◆ **Selected extract**
##############################

Court Opinion

ID: 8256166
Source: CourtListenerOpinion
Date Created: 2022-10-16 15:31:48.965605+00
Date Added: 2024-06-11T16:43:00.026356
License: Public Domain

*179Opinion of the court by
Mr. Justice Clayton.
This was an action of assumpsit upon a promissory note in which there is an omission of some word that would express the time when it is payable. It reads, “Twenty-four'after date,” not saying whether days, months, or years were intended. The declaration avers that months were intended. Upon the trial the defendants objected to the reading of the note to the jury. The plaintiff then offered to explain the ambiguity by a witness, but the court suffered the note to be read, and refused to hear other evidence. To this the defendants excepted. Yer.dict and judgment were rendered for the plaintiff, and the case comes by appeal to this court.
It is urged that the note should have been excluded, because it was by law a note payable on demand, and therefore varied from the note- described in the declaration. When no time of payment is fixed in a note it is payable on demand. 5 Cow. 517; 8 Johns. 192. But this is not a note of that kind. It is evidently payable at some time after the date, either days, months or years. The holder could not disregard its words and go for immediate payment. He might have filled it -up with the time really intended, and which had been omitted by mistake, and such alteration would not vitiate. Chitty on Bills, 206-7. But surely if the plaintiff had declared as upon a note payable on demand, this note could not have been read in support of the allegation.

##############################

◆ **Study material**
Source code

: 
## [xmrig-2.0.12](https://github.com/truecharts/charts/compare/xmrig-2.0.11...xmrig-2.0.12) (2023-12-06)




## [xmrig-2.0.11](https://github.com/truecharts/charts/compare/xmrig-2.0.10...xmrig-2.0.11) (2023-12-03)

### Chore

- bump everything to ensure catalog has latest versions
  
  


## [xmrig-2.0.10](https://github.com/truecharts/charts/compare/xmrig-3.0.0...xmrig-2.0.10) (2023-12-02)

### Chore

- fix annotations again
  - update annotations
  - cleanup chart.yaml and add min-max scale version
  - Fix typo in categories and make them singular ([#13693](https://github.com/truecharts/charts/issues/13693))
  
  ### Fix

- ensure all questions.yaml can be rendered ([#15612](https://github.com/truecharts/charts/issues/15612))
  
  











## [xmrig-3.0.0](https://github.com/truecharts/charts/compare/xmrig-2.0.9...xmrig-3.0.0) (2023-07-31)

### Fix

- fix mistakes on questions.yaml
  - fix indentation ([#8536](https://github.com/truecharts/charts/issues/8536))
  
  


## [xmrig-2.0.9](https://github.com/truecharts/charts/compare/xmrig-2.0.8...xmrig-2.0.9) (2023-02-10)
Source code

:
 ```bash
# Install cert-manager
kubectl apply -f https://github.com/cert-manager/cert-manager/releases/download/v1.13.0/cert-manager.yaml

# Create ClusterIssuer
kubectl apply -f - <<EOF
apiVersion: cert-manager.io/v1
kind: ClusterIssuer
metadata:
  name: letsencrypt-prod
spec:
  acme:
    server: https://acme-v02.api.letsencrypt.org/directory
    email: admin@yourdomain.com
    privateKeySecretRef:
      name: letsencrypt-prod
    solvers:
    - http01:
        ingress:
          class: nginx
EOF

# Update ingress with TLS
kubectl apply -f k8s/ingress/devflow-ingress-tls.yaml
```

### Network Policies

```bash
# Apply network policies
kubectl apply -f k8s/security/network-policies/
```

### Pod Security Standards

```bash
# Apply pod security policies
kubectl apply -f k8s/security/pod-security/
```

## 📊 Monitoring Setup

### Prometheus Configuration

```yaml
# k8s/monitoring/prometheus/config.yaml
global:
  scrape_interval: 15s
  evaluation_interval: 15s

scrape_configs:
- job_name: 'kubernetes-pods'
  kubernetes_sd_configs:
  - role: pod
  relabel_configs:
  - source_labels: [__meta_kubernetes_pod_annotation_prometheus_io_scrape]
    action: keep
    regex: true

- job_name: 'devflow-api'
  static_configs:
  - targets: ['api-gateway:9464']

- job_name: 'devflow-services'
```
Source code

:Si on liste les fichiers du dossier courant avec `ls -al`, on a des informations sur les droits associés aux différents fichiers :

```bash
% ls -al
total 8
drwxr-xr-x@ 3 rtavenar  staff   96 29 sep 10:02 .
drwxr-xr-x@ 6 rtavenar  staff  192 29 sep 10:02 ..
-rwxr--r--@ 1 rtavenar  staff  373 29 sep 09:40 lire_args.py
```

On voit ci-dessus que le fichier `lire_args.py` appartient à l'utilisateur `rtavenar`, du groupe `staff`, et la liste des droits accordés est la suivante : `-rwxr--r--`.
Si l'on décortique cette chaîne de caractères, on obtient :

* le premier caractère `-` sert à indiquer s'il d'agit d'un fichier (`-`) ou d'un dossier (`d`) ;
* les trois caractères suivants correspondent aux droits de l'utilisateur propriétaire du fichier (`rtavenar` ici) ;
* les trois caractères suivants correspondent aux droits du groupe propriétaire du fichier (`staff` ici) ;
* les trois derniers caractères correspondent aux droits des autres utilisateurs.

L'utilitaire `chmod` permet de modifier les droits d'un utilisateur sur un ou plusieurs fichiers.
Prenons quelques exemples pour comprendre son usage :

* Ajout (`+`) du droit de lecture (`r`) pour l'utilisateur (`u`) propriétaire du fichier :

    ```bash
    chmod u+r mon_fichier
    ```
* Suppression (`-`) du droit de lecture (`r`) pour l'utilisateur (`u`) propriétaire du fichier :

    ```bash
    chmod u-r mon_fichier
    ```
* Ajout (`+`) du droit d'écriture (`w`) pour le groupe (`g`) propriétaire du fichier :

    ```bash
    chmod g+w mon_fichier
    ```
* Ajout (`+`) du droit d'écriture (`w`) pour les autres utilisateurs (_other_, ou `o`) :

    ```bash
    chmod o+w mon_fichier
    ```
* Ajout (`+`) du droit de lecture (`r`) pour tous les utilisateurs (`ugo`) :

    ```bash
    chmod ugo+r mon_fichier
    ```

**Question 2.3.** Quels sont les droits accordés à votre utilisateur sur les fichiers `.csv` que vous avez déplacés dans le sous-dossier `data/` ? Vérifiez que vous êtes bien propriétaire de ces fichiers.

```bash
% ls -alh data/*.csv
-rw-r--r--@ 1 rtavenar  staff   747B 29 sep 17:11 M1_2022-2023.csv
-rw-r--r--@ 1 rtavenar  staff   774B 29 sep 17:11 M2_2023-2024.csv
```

##############################

◆ **Things to do**
a – For each statement, say whether it agrees with the court opinion. Answer yes or no, and quote the deciding words of the opinion.
(i) The note itself specifies that the time of payment is in months.
(ii) A note that fixes no time of payment is payable on demand.
(iii) The trial court heard a witness explain the ambiguity in the note.
b – Reproduce the court opinion between "This was an" and "to this court.", inclusive.
c – According to the court opinion, what unit of time does the declaration aver was intended in the note?
The rows after the court opinion have no role in any task.

◆ **Expected results**
a –
(i) No: "not saying whether days, months, or years were intended."
(ii) Yes: "When no time of payment is fixed in a note it is payable on demand."
(iii) No: "refused to hear other evidence."

b –
This was an action of assumpsit upon a promissory note in which there is an omission of some word that would express the time when it is payable. It reads, “Twenty-four'after date,” not saying whether days, months, or years were intended. The declaration avers that months were intended. Upon the trial the defendants objected to the reading of the note to the jury. The plaintiff then offered to explain the ambiguity by a witness, but the court suffered the note to be read, and refused to hear other evidence. To this the defendants excepted. Yer.dict and judgment were rendered for the plaintiff, and the case comes by appeal to this court.

c – Months.